Ladies and gentlemen, it is impossible to suppose that our friends here, whose sincere well- wishers we all are, can pass through life without some trials, considerable suffering, severe affliction, and heavy losses!'--Here the arch-traitor paused, and slowly drew forth a long, white pocket-handkerchief--his example was followed by several ladies. 'That these trials may be long spared them is my most earnest prayer, my most fervent wish (a distinct sob from the grandmother). I hope and trust, ladies and gentlemen, that the infant whose christening we have this evening met to celebrate, may not be removed from the arms of his parents by premature decay (several cambrics were in requisition): that his young and now APPARENTLY healthy form, may not be wasted by lingering disease. (Here Dumps cast a sardonic glance around, for a great sensation was manifest among the married ladies.) You, I am sure, will concur with me in wishing that he may live to be a comfort and a blessing to his parents. ("Hear, hear!" and an audible sob from Mr. Kitterbell.) But should he not be what we could wish--should he forget in after times the duty which he owes to them--should they unhappily experience that distracting truth, "how sharper than a serpent's tooth it is to have a thankless child"'--Here Mrs. Kitterbell, with her handkerchief to her eyes, and accompanied by several ladies, rushed from the room, and went into violent hysterics in the passage, leaving her better half in almost as bad a condition, and a general impression in Dumps's favour; for people like sentiment, after all.
It need hardly be added, that this occurrence quite put a stop to the harmony of the evening. Vinegar, hartshorn, and cold water, were now as much in request as negus, rout-cakes, and bon-bons had been a short time before. Mrs. Kitterbell was immediately conveyed to her apartment, the musicians were silenced, flirting ceased, and the company slowly departed. Dumps left the house at the commencement of the bustle, and walked home with a light step, and (for him) a cheerful heart. His landlady, who slept in the next room, has offered to make oath that she heard him laugh, in his peculiar manner, after he had locked his door. The assertion, however, is so improbable, and bears on the face of it such strong evidence of untruth, that it has never obtained credence to this hour.

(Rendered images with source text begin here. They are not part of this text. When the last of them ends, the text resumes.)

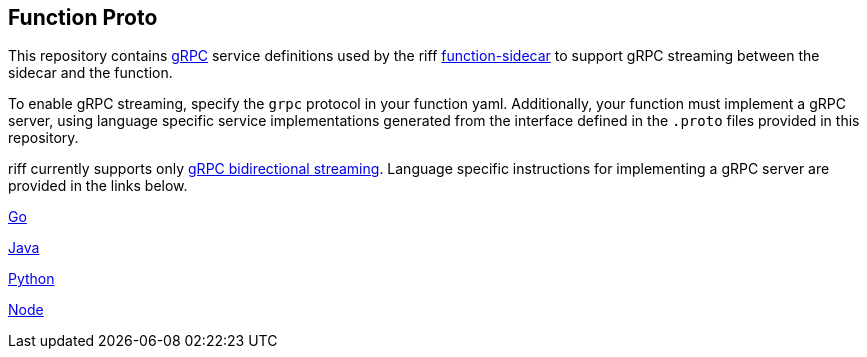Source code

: == Function Proto

This repository contains https://grpc.io/docs/guides/[gRPC] service definitions used by the riff https://github.com/projectriff/function-sidecar[function-sidecar] to support gRPC streaming between the sidecar and the function.

To enable gRPC streaming, specify the `grpc` protocol in your function yaml. Additionally, your function must implement a gRPC server, using language specific service implementations generated from the interface defined in the `.proto` files provided in this repository.

riff currently supports only https://grpc.io/docs/guides/concepts.html[gRPC bidirectional streaming]. Language specific instructions for implementing a gRPC server are provided in the links below.

link:go/README.adoc[Go]

link:java/README.adoc[Java]

link:python/README.adoc[Python]

link:node/README.adoc[Node]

The family of Mr. Kitterbell has considerably increased since the period to which we have referred; he has now two sons and a daughter; and as he expects, at no distant period, to have another addition to his blooming progeny, he is anxious to secure an eligible godfather for the occasion. He is determined, however, to impose upon him two conditions. He must bind himself, by a solemn obligation, not to make any speech after supper; and it is indispensable that he should be in no way connected with 'the most miserable man in the world.